Decades after their first introduction an electronic health record is still very difficult for different healthcare providers to exchange.
It’s tempting—but, warns a veteran industry executive, probably wrong—to believe a technological shortcut will solve the problem.
According to a recent study by the National Academy of Medicine, 96% of U.S. hospitals and 78% of physicians’ offices use some form of electronic health records (EHR), theoretically enabling multiple providers to share vital data on patients and treatment. Due to a general lack of system interoperability, however, says the study, information from across the care continuum is unable to flow at the right time, or even to the right person.
“As much as anything else,” says James D’Arezzo, CEO, Condusiv Technologies, “this is a turf issue. Hospitals and other providers purchase systems and equipment from a variety of manufacturers, each of which has its own proprietary interface technology.” D’Arezzo, whose company is a world leader in I/O reduction and SQL database performance, adds, “As a result, most providers spend time and money setting each technology up in a different way, rather than being able to rely on a consistent standard of connectivity.”
Pressure to solve the Electronic Health Record problem is coming not only from healthcare institutions but from a variety of other sources, including the federal government.
Defense Secretary James Mattis and Veteran’s Affairs Secretary Robert Wilkie recently issued a joint statement confirming their commitment to enabling EHR interoperability and aligning plans, strategies, and structures as their respective EHR implementations progress. The VA’s EHR implementation is scheduled to go live at a minimal level at care sites in the Pacific Northwest by March 2020.
Meanwhile, blockchain has been suggested as a cure for Electronic Health Record interoperability challenges.
According to a recent report by Deloitte, blockchain has progressed from capturing cryptocurrency transactions to become a medium that can enable decentralized information sharing and application operations.
Blockchain, says the report, may offer a solution to more easily aggregate health data in a secure, automatic, and error-free way.
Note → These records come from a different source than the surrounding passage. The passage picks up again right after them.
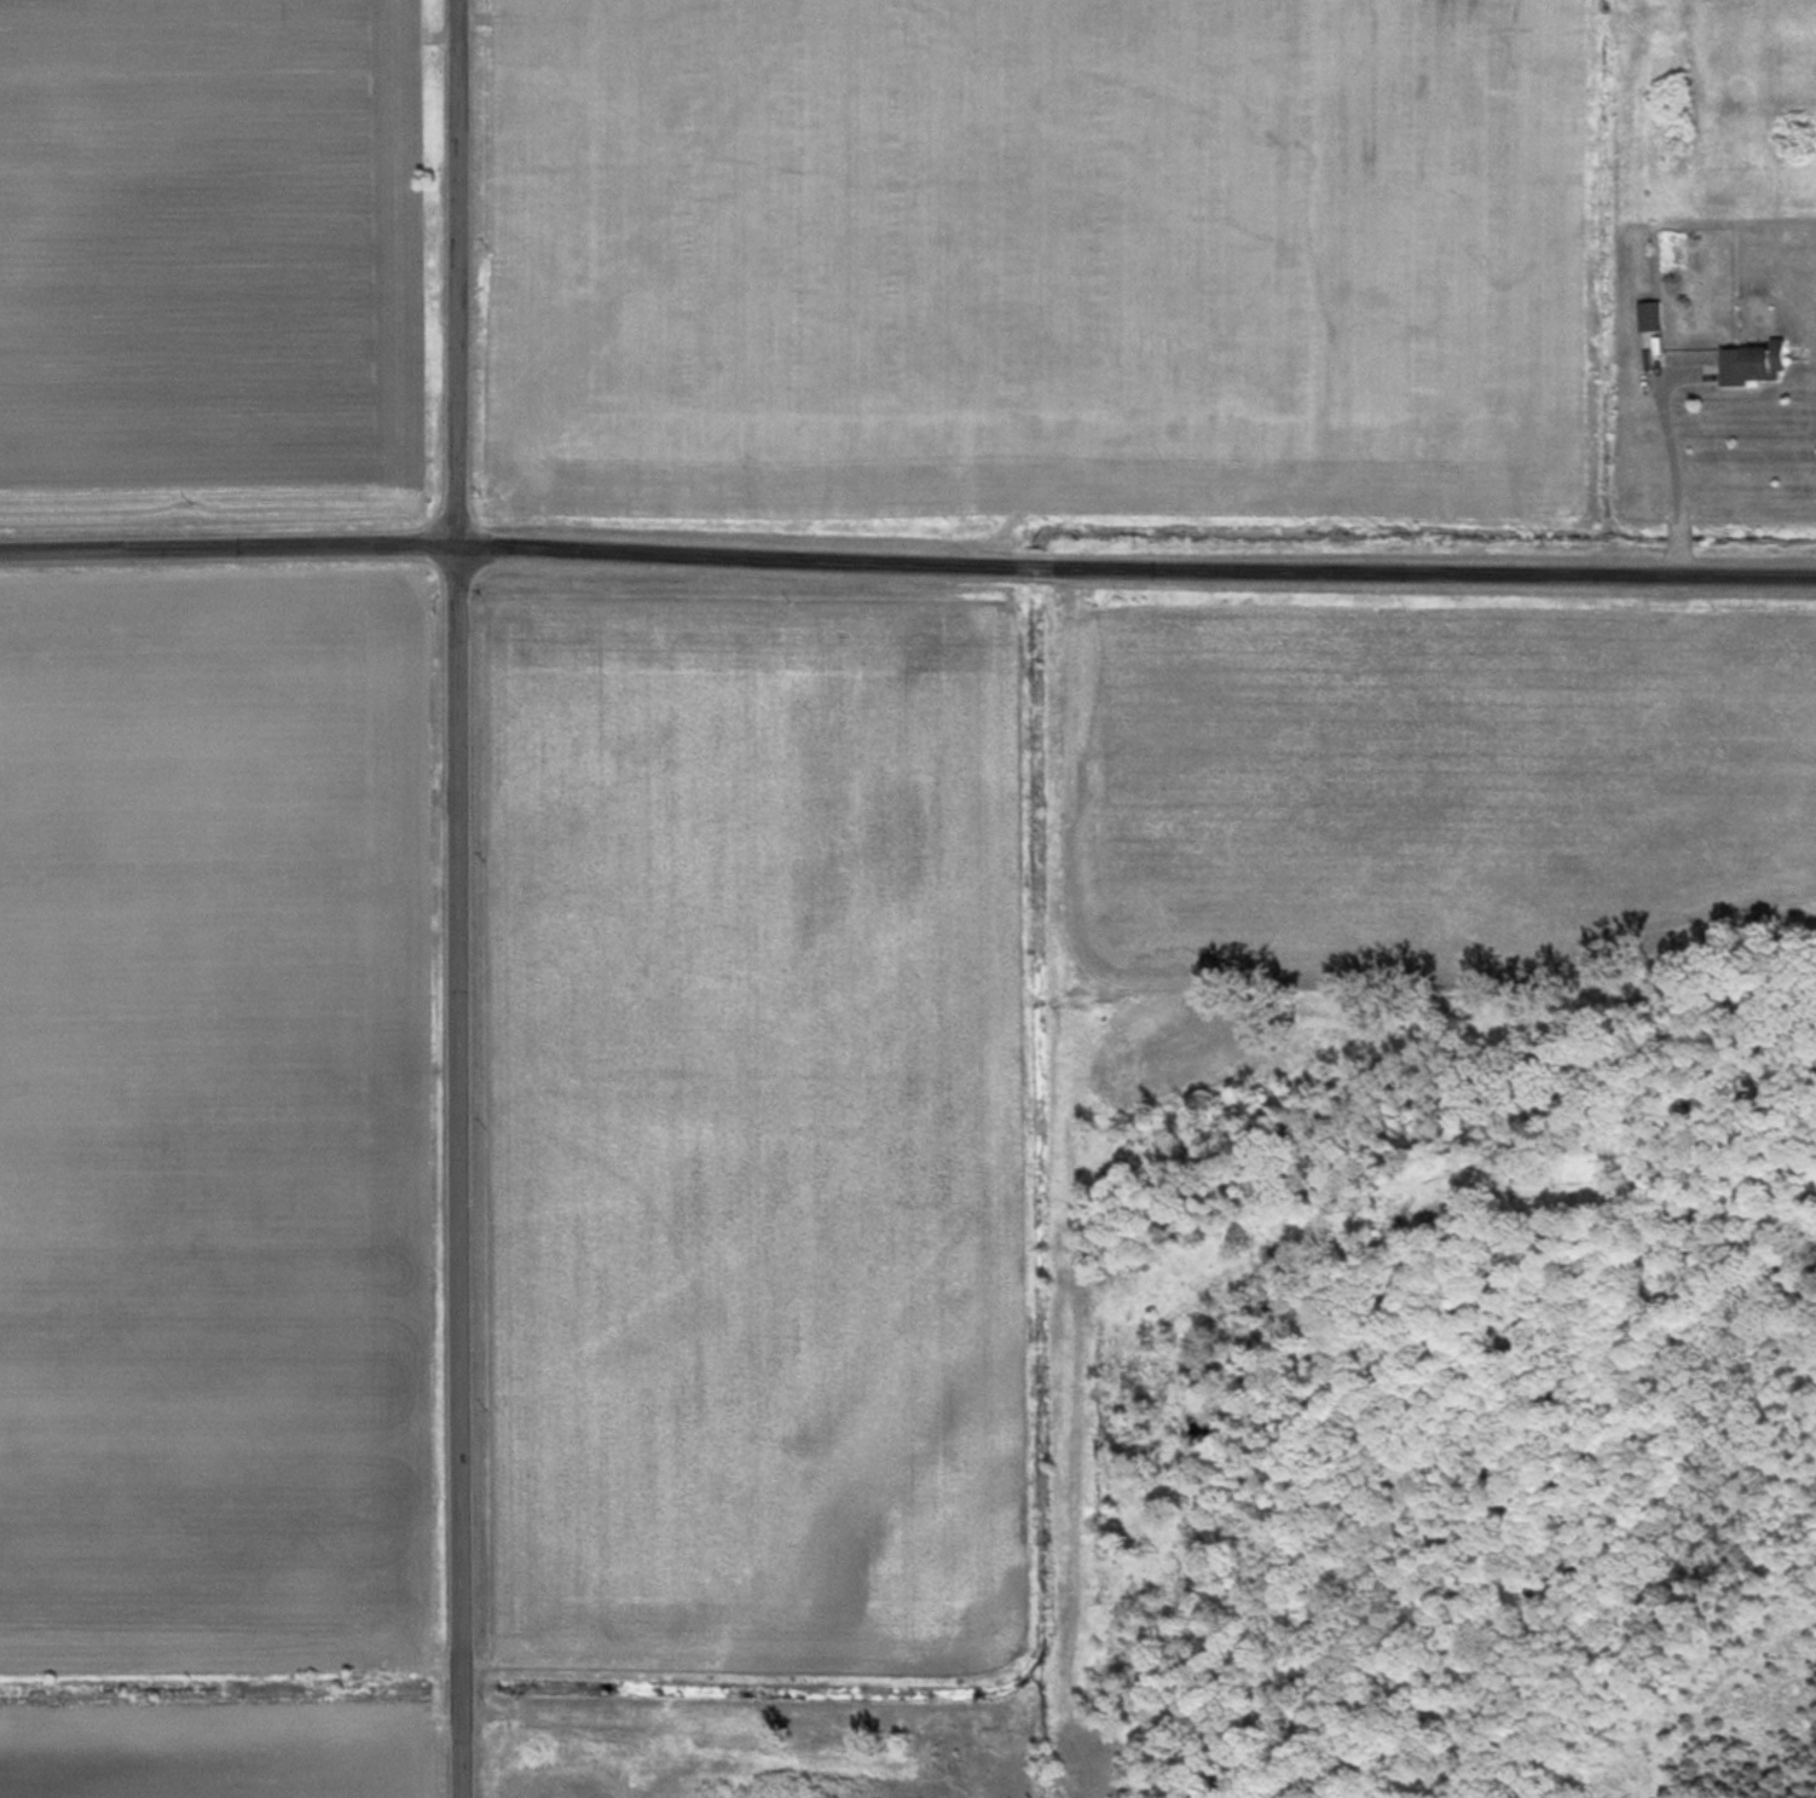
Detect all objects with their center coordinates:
crop: (1029, 257)
crop: (206, 262)
road: (455, 270)
building: (1649, 312)
building: (1752, 360)
road: (1663, 455)
road: (907, 556)
road: (456, 1169)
Apparently the industry is taking heed. In a recent study of major healthcare IT trends, 55% of surveyed hospitals indicated a desire to initiate some sort of blockchain program in the next 24 months.
There are, comments D’Arezzo, two basic problems with this idea.
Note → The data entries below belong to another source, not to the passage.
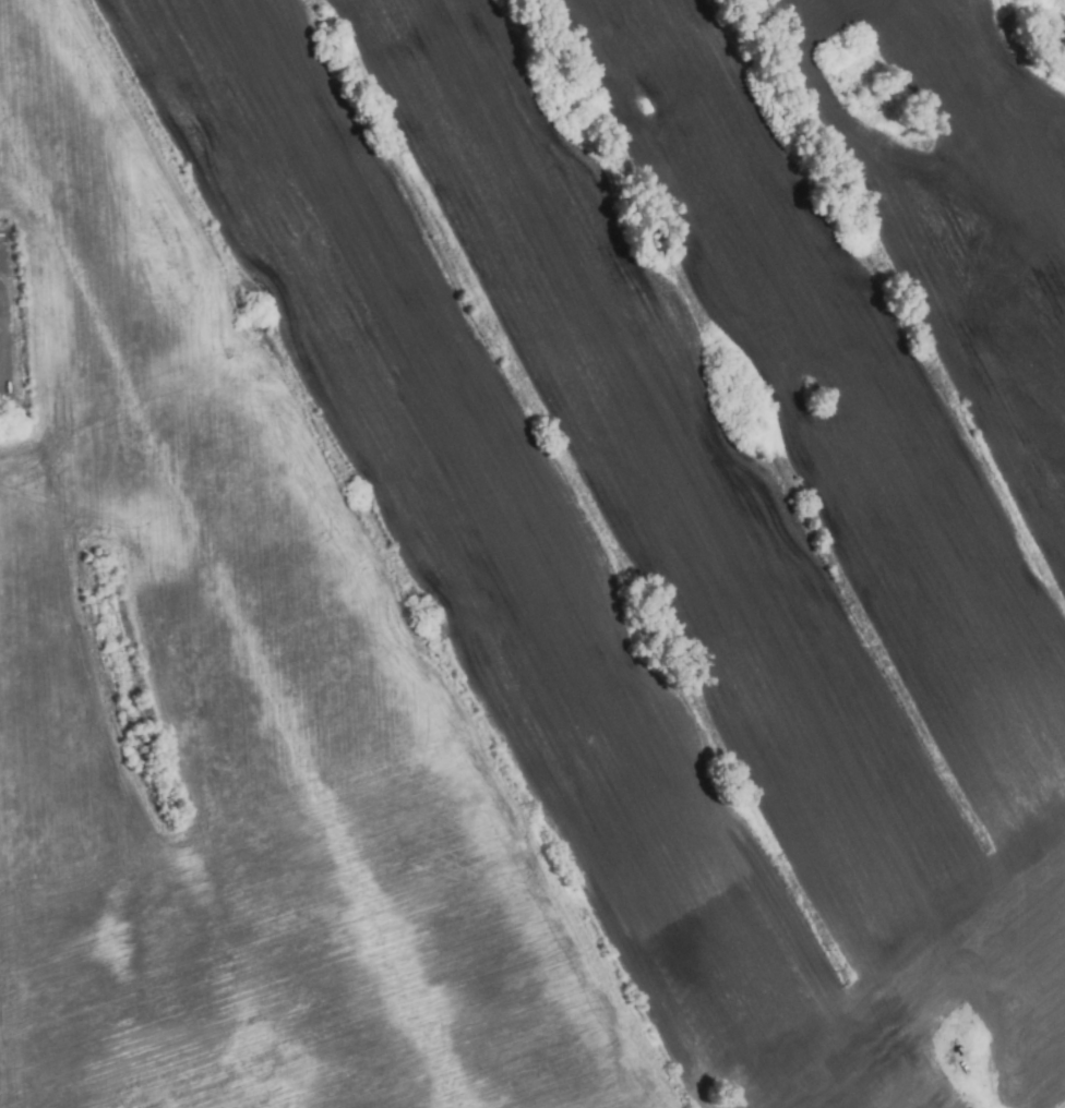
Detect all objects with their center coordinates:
crop: (532, 554)

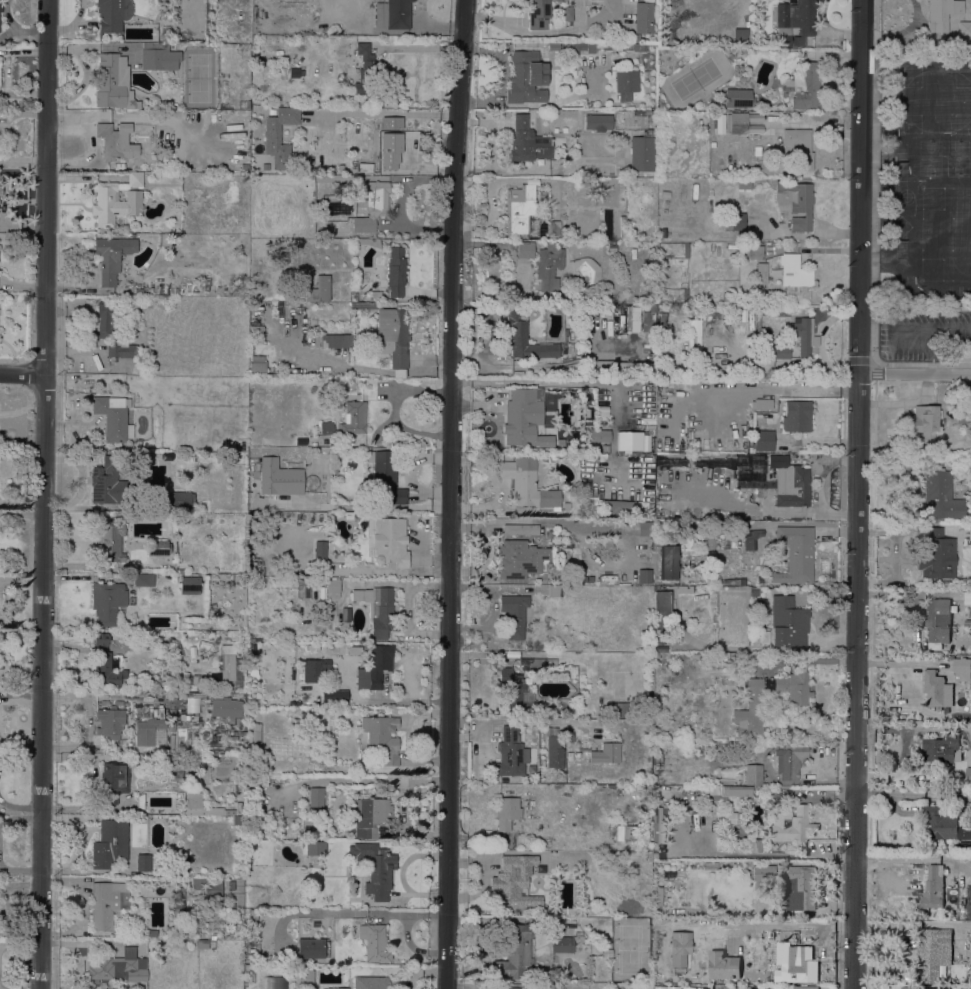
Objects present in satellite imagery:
building: (943, 12)
building: (538, 13)
building: (393, 14)
building: (568, 14)
building: (112, 15)
road: (877, 16)
building: (643, 18)
building: (794, 19)
building: (964, 28)
building: (739, 35)
building: (636, 37)
building: (798, 41)
building: (553, 46)
building: (612, 46)
building: (581, 47)
building: (637, 47)
building: (159, 57)
building: (362, 67)
building: (295, 72)
park: (912, 77)
building: (526, 78)
park: (963, 78)
building: (113, 82)
building: (625, 84)
building: (805, 86)
building: (738, 98)
track: (938, 101)
building: (661, 106)
building: (828, 106)
building: (638, 113)
building: (597, 121)
building: (736, 123)
park: (912, 124)
park: (963, 125)
building: (279, 136)
building: (116, 141)
building: (527, 141)
building: (798, 146)
building: (389, 151)
building: (643, 151)
building: (756, 153)
park: (930, 159)
park: (958, 159)
park: (901, 163)
building: (119, 167)
building: (135, 179)
building: (743, 185)
building: (0, 190)
road: (875, 192)
building: (316, 196)
park: (905, 197)
park: (933, 198)
building: (795, 203)
building: (113, 204)
building: (371, 204)
building: (527, 215)
building: (734, 221)
building: (622, 228)
building: (370, 242)
park: (900, 242)
building: (611, 248)
building: (685, 250)
building: (755, 251)
building: (632, 254)
building: (112, 257)
building: (543, 263)
park: (932, 270)
building: (794, 271)
building: (396, 272)
building: (761, 273)
building: (318, 290)
building: (138, 291)
building: (374, 294)
building: (685, 295)
building: (112, 331)
road: (914, 332)
building: (389, 335)
building: (802, 335)
parking lot: (921, 335)
road: (934, 335)
building: (525, 337)
building: (694, 338)
building: (336, 341)
building: (776, 352)
road: (877, 360)
building: (257, 364)
road: (929, 365)
building: (586, 369)
building: (605, 369)
building: (634, 369)
road: (876, 370)
road: (22, 373)
building: (518, 374)
road: (915, 375)
building: (961, 391)
building: (763, 405)
building: (963, 413)
building: (796, 416)
building: (113, 418)
building: (353, 418)
building: (524, 419)
building: (923, 421)
building: (326, 428)
building: (599, 435)
building: (378, 437)
building: (763, 440)
building: (304, 443)
building: (194, 458)
building: (670, 463)
building: (712, 463)
building: (614, 464)
building: (604, 465)
building: (751, 465)
building: (278, 478)
building: (385, 478)
building: (790, 482)
building: (108, 483)
building: (520, 484)
building: (940, 493)
road: (42, 494)
road: (450, 494)
road: (857, 494)
building: (180, 500)
building: (659, 524)
building: (520, 529)
building: (644, 529)
building: (388, 541)
building: (750, 541)
building: (108, 543)
building: (731, 544)
building: (157, 548)
building: (320, 550)
building: (796, 551)
building: (570, 555)
building: (935, 555)
building: (520, 558)
building: (669, 562)
building: (644, 576)
building: (583, 579)
building: (589, 579)
building: (143, 580)
building: (189, 585)
building: (332, 589)
building: (684, 590)
building: (555, 591)
building: (107, 602)
building: (660, 603)
building: (211, 606)
building: (378, 610)
building: (514, 615)
building: (659, 621)
building: (787, 622)
building: (937, 622)
building: (970, 623)
building: (205, 645)
road: (871, 651)
building: (536, 663)
building: (105, 665)
building: (229, 667)
building: (374, 667)
building: (962, 668)
building: (311, 671)
building: (198, 680)
building: (794, 688)
building: (935, 689)
building: (515, 691)
building: (341, 698)
building: (225, 708)
building: (618, 710)
building: (750, 710)
building: (163, 712)
building: (646, 714)
building: (109, 722)
building: (147, 730)
building: (256, 733)
building: (568, 736)
building: (381, 738)
building: (719, 743)
building: (942, 748)
building: (554, 752)
building: (511, 753)
building: (605, 754)
building: (789, 758)
building: (171, 768)
building: (968, 773)
building: (753, 775)
building: (113, 778)
building: (571, 781)
building: (724, 791)
building: (773, 794)
building: (316, 797)
building: (788, 797)
building: (140, 801)
building: (192, 804)
building: (507, 812)
building: (371, 817)
building: (729, 817)
building: (791, 825)
building: (943, 825)
building: (657, 826)
building: (624, 833)
building: (109, 844)
building: (752, 844)
building: (313, 848)
building: (143, 862)
building: (710, 865)
building: (376, 869)
building: (763, 873)
building: (515, 883)
building: (231, 885)
building: (933, 887)
building: (799, 889)
building: (212, 890)
building: (179, 894)
building: (188, 897)
building: (657, 900)
building: (107, 903)
building: (231, 908)
road: (352, 913)
building: (253, 914)
building: (579, 914)
road: (912, 919)
building: (677, 921)
building: (695, 922)
building: (151, 933)
building: (374, 942)
building: (565, 942)
building: (170, 943)
building: (202, 944)
building: (657, 946)
building: (310, 948)
road: (412, 948)
building: (581, 948)
building: (514, 951)
building: (678, 951)
building: (933, 952)
building: (796, 964)
building: (723, 965)
building: (118, 966)
road: (421, 971)
building: (249, 973)
building: (306, 976)
building: (276, 982)
building: (371, 983)
building: (515, 987)
building: (701, 987)
building: (804, 987)
road: (868, 987)
building: (932, 987)
building: (965, 987)
building: (337, 988)
building: (660, 988)
building: (675, 988)
building: (689, 988)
- Blockchain is a database. It requires a good deal of input/output activity—interchanges between the computer’s CPU and storage, whether real or virtual.
- Blockchain is slow. In the most recent available study, the Bitcoin network—the largest and most widely tested application of blockchain technology—achieved maximum throughput nearly 50 times slower than PayPal, and 14,000 times slower than VisaNet.
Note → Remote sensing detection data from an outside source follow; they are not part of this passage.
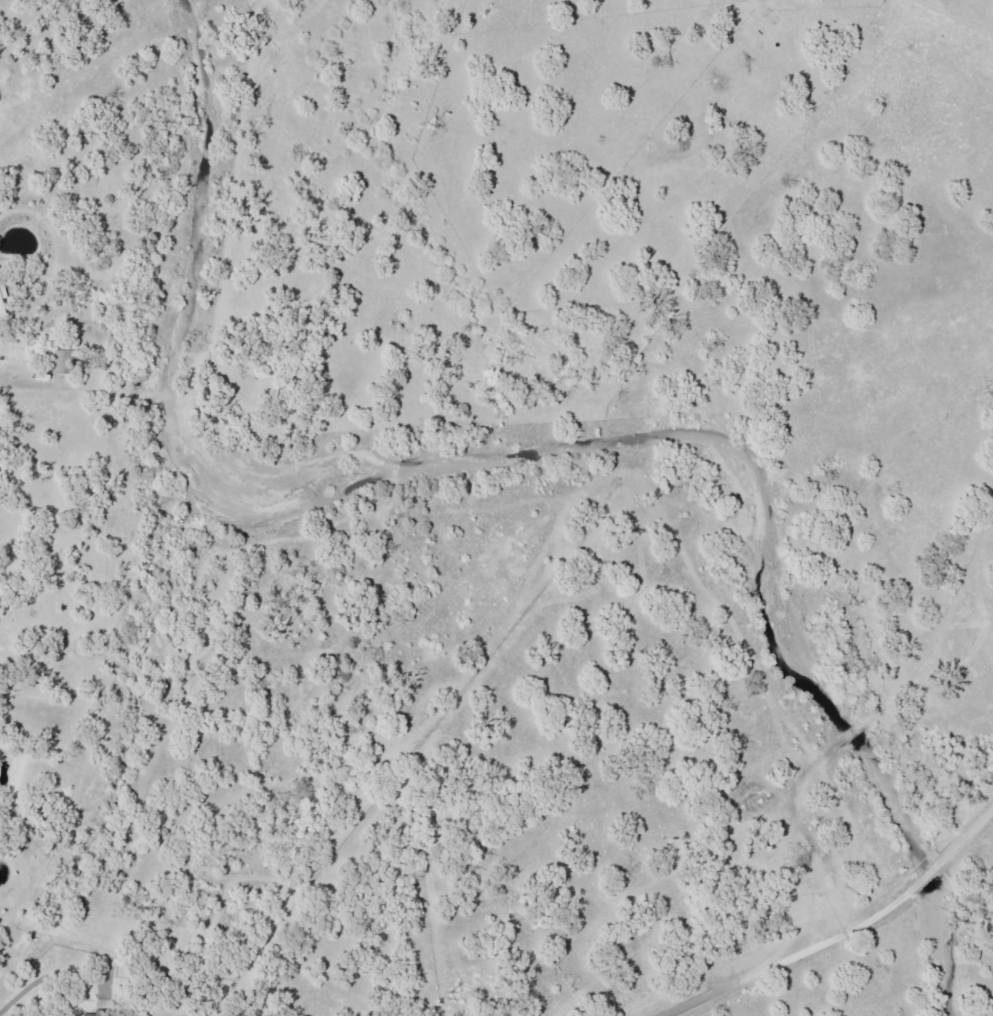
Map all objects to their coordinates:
building: (2, 302)
building: (63, 361)
road: (656, 721)
road: (971, 837)
road: (929, 880)
road: (788, 958)
building: (87, 1015)

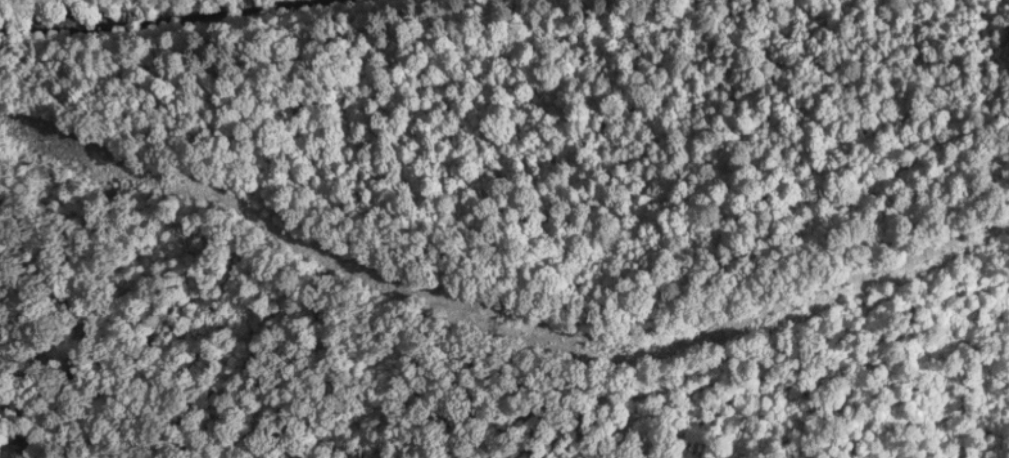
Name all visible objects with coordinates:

Instead of hoping for a pre-emptive technological solution, D’Arezzo suggests that healthcare providers continue their progress, halting though it may be, toward widespread agreement on mutually usable Electronic Health Record file structure and content.
“If blockchain-based applications come in on top of the already staggering load of data handling required of IT in the healthcare sector today, the danger of major system slowdowns, and quite possibly system crashes, will increase dramatically,” says D’Arezzo. “This is not what healthcare providers need or want—and could be fatal.”
In the meantime, he adds, the performance of EHR systems can be dramatically improved by streamlining the I/O capability of existing implementations, as demonstrated by Condusiv’s recently announced work with a major EHR technology supplier.